--- Quellenauszug ---

So ist nun allerdings im Vorfeld einiges zu tun; Einweisung besorgen, von der Krankenkasse genehmigen lassen, noch einmal ein CT (das aber eh zum Abschluß fällig war) sowie, unterdessen ein quasi running gag für mich, der dritte Coronatest innerhalb dreier Monate. Ich bin nur froh, daß die → Béart-Arbeit erst einmal erledigt ist; an die letzte Durchsicht wird meine Lektorin erst nach dem 15. kommen, und das zweite START-Seminar wird erst am Ende dieses Novembers stattfinden. Insofern paßt alles. Und ich kann überdies, womit ich heute beginnen werde, endlich die fällige Steuererklärung für 2019 angehen, deren Abgabetermin das Finanzamt – Liligeias wegen – auf Ende Dezember aufgeschoben hat. Nun bekomm ich’s schneller hinter mich, werde direkt vor der OP abgeben können. Das wirklich Ärgerliche an allem ist, daß ich mein Training werde erneut pausieren lassen müssen. Dabei bin ich wieder bei 10-km-Läufen angelangt und habe sogar meinen Ruhepuls auf fast wieder die für mich normalen 50 runter. Schon spannend, sich die Entwicklung seit Wiederaufnahme des Trainings anzusehen:

Am 21. Oktober habe ich das Training nach der OP und der vorher langen Pause wieder aufgenommen, und schon ab dem 29. fiel ging der Ruhepuls auf unter 60. Nur noch vier Wochen weiteres Training, und ich hätte die 50 wieder stabil. Auch einige verlorene Muskulatur wäre wieder zurück. Ich war immer in einem zutiefst vertraulichen Verhältnis mit meinem Körper und kann ihm dafür gar nicht genug danken; daß ich ihn werde nun wieder vernachlässigen müssen, ist übel. Aber andrerseits eben auch zu seinem Schutz.

---

*Zum Ausprobieren*
Zählen Sie alle Punkte auf, die der erste Satz im Textauszug als im Vorfeld zu erledigen nennt. Das Material stammt aus einer anderen Quelle als der Textauszug.

--- Datensätze ---

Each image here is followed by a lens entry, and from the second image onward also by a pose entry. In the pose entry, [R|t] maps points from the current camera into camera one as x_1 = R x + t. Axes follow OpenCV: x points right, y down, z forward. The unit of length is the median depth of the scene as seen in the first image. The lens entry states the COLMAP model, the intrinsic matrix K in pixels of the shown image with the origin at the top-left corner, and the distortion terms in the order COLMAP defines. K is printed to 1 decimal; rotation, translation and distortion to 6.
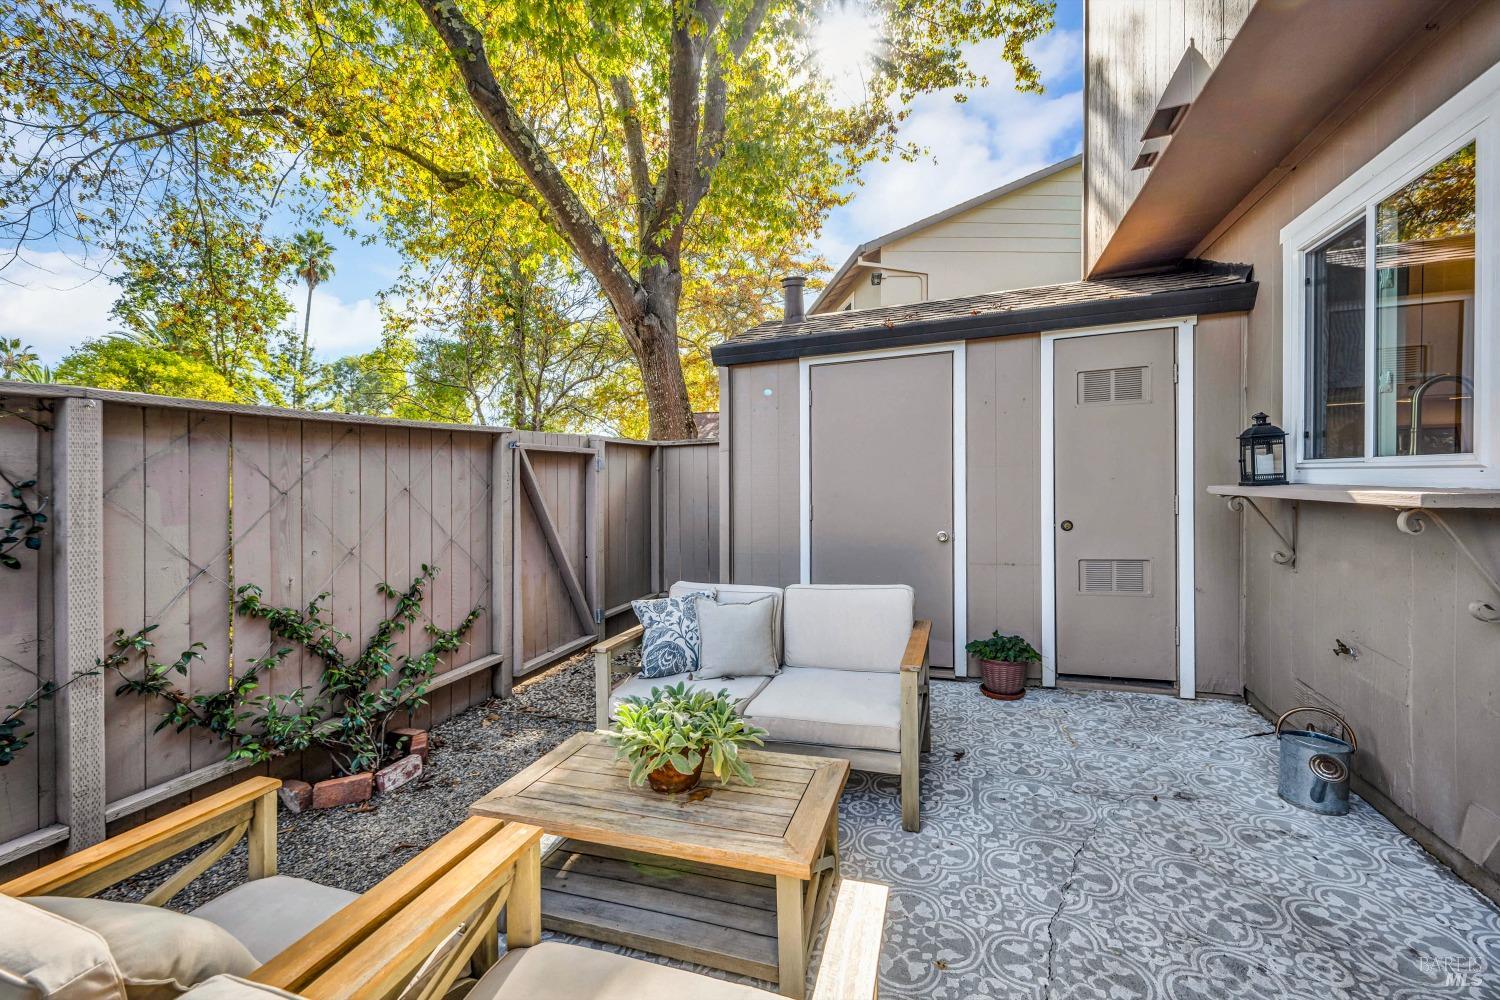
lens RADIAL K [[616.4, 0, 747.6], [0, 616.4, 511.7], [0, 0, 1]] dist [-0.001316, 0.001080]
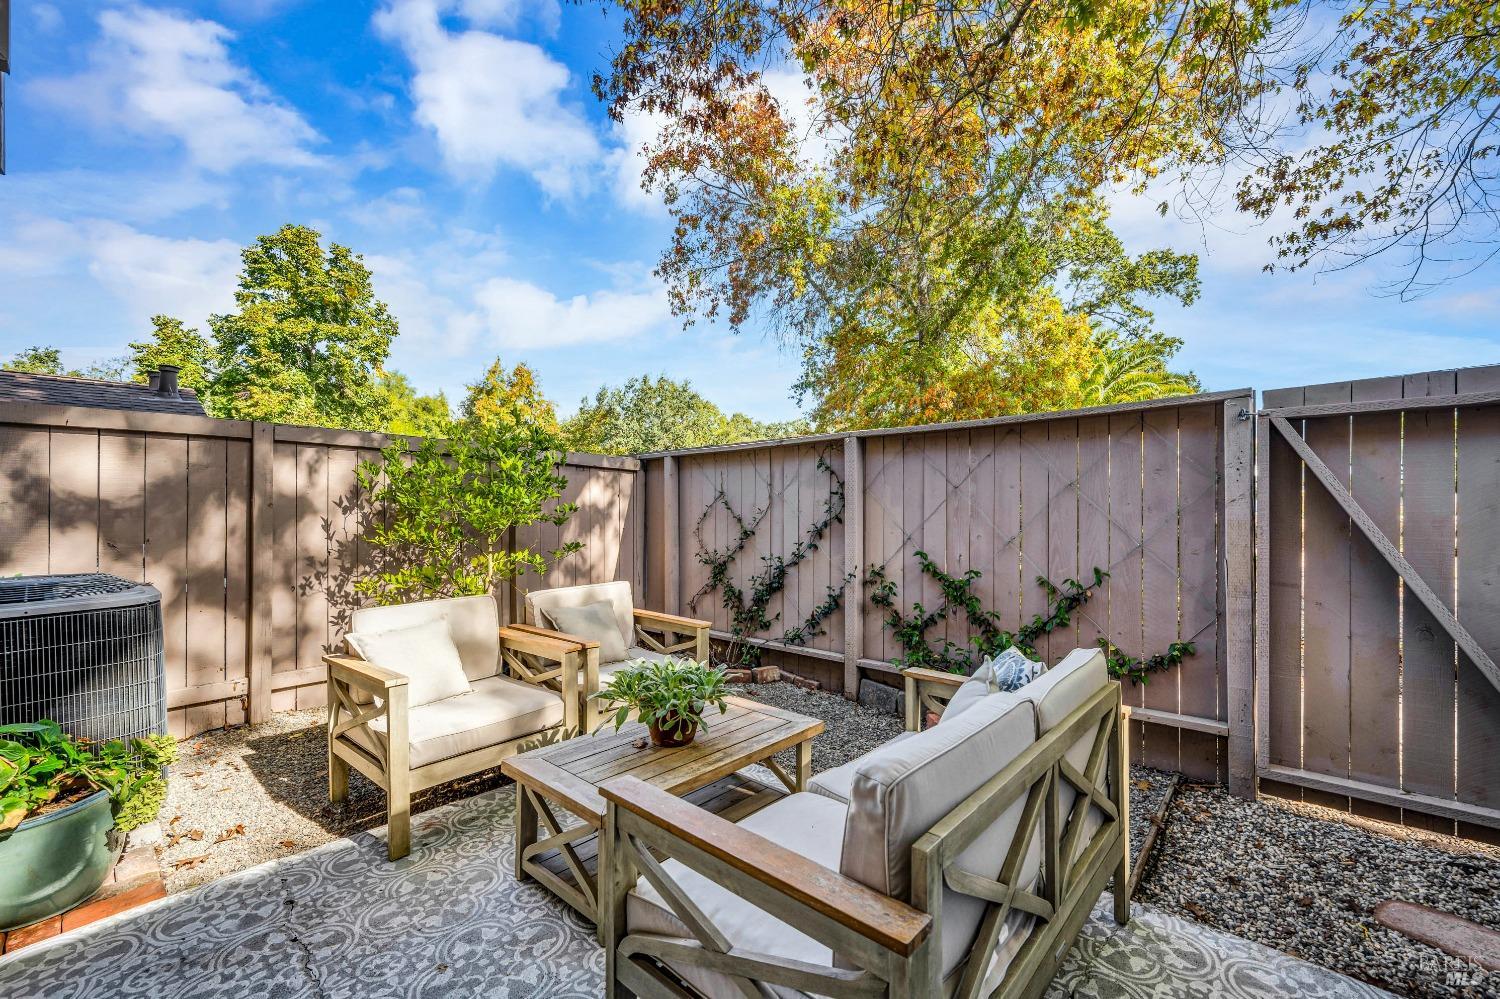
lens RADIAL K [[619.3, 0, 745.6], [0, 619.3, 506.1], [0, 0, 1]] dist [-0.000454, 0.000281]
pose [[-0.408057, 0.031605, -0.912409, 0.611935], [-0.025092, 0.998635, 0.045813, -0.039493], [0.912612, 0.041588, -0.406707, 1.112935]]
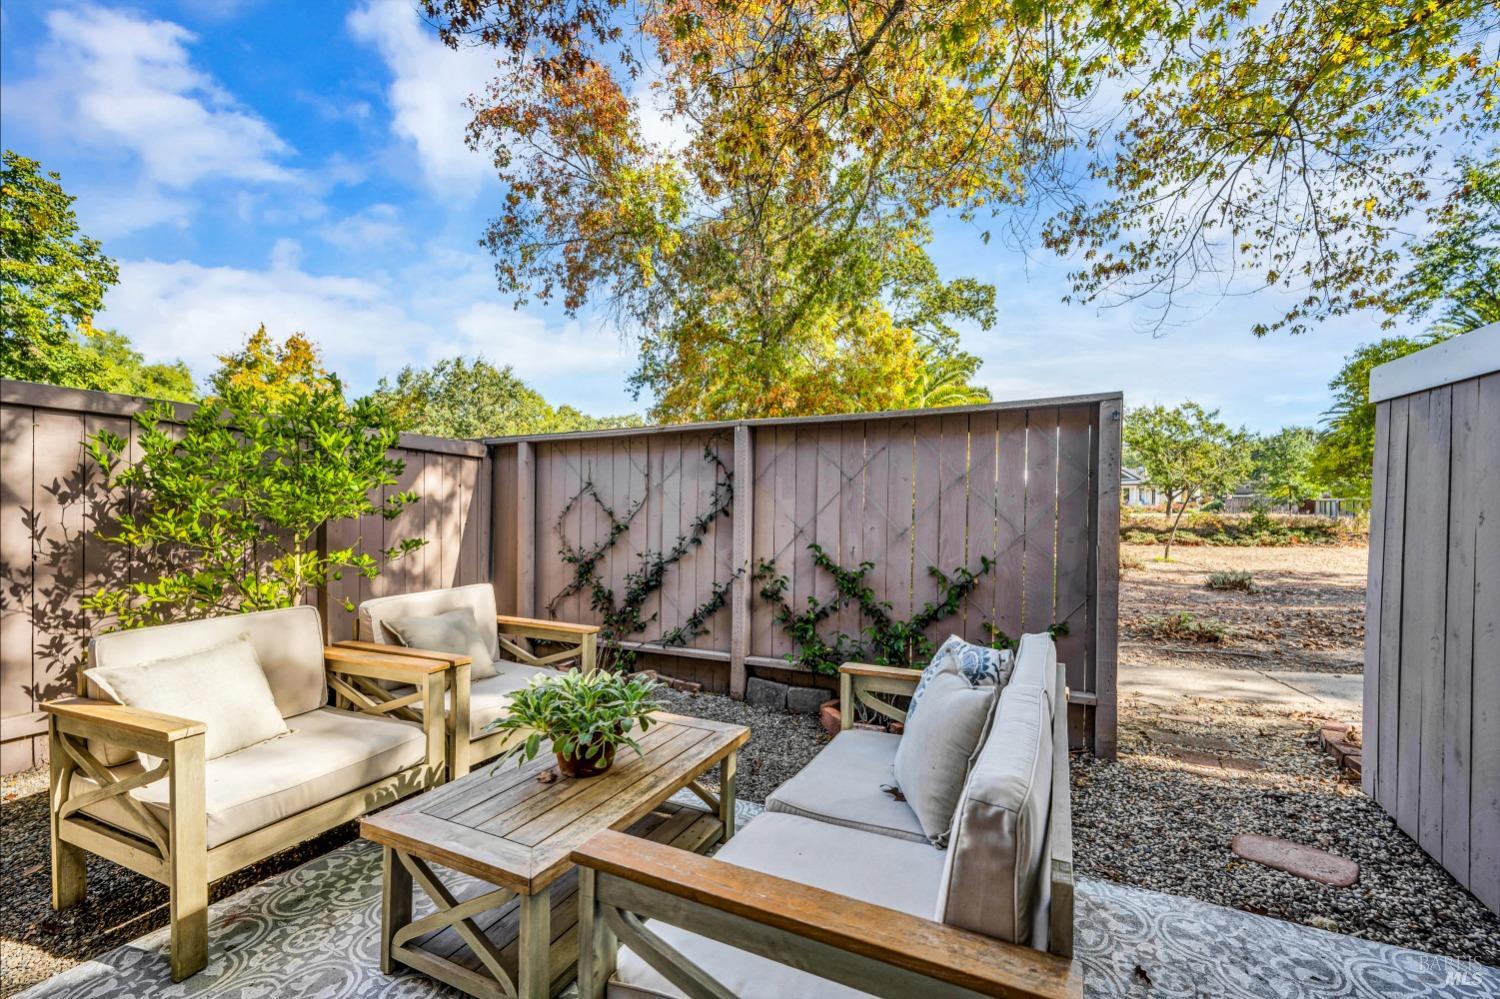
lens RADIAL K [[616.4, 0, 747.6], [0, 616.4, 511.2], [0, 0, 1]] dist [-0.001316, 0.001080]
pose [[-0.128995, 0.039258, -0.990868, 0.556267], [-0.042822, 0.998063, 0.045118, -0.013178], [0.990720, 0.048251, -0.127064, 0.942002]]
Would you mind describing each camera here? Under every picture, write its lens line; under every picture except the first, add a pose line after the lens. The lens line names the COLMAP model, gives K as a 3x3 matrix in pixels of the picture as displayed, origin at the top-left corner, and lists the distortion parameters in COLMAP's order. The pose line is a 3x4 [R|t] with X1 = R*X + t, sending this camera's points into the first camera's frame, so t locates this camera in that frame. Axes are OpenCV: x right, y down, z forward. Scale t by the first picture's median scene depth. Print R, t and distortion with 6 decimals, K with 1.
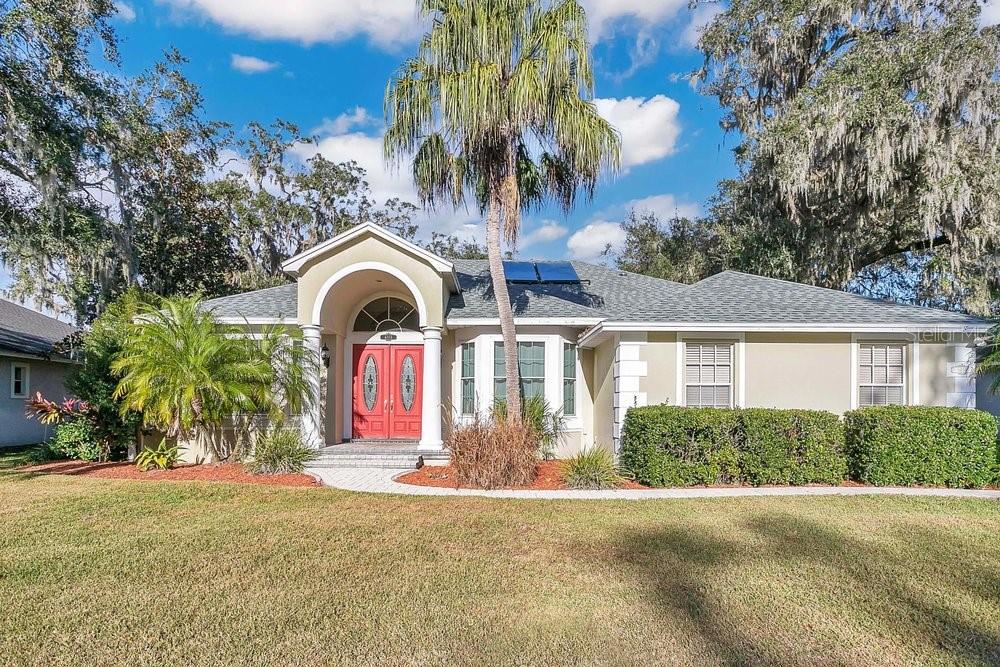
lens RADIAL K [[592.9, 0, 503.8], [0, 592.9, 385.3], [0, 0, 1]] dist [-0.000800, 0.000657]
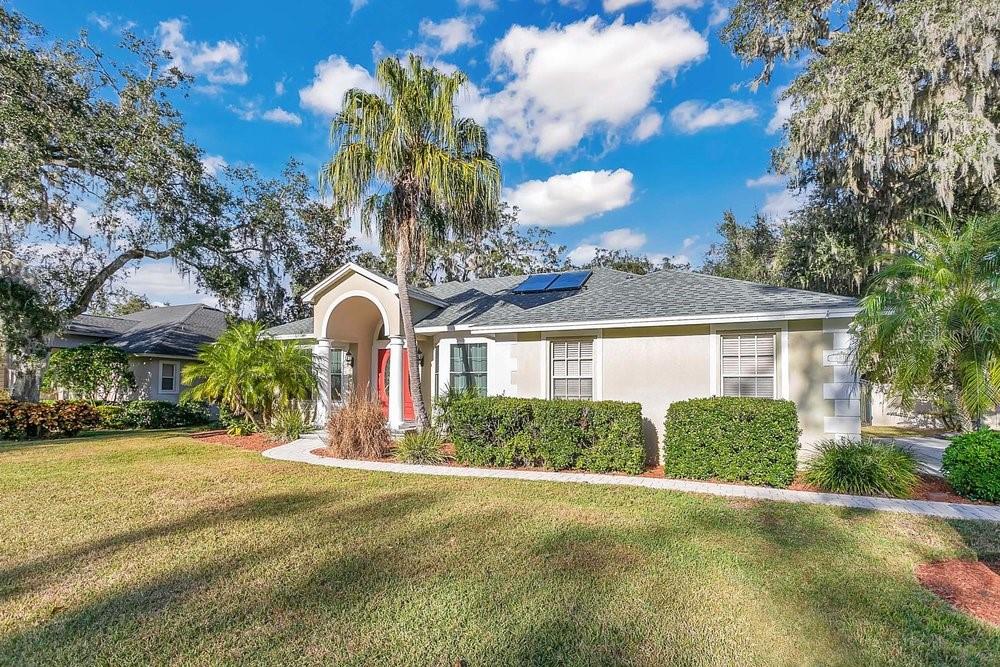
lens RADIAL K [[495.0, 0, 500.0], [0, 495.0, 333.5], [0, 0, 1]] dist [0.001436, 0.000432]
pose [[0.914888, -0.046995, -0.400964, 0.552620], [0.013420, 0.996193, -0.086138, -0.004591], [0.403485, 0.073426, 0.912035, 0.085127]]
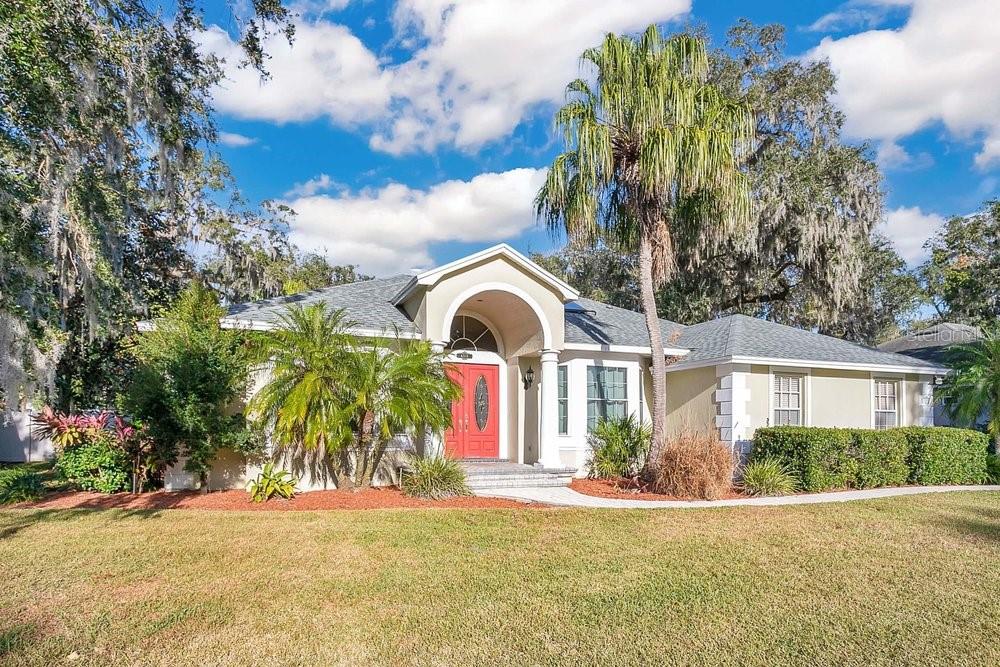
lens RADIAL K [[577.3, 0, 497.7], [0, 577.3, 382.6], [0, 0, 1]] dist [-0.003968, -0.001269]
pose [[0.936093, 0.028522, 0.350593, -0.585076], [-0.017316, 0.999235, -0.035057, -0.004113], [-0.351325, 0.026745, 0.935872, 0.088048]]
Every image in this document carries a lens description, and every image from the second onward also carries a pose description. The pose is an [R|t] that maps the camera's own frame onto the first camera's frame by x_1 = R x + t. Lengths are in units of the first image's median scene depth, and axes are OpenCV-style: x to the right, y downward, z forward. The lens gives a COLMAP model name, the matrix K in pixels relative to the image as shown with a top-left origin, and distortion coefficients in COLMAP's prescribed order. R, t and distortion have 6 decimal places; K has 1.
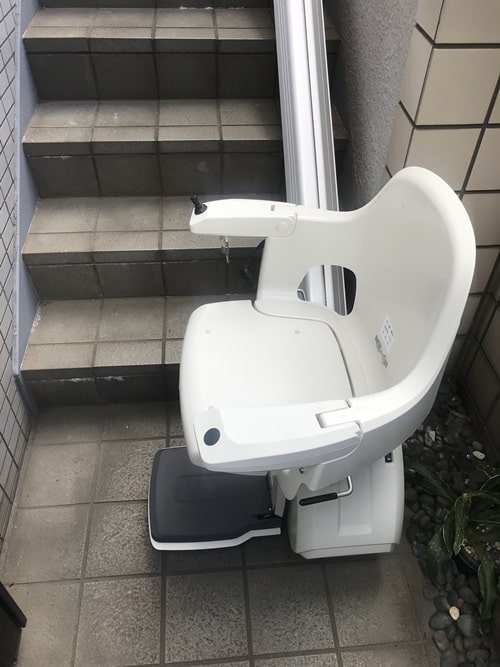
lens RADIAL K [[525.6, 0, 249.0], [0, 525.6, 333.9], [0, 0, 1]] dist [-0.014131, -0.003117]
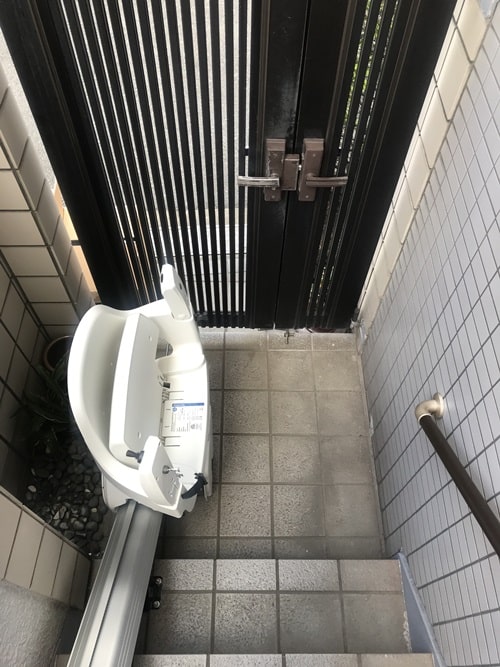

---

*Antwortbereich*
- Einweisung besorgen
- von der Krankenkasse genehmigen lassen
- noch einmal ein CT
- der dritte Coronatest innerhalb dreier Monate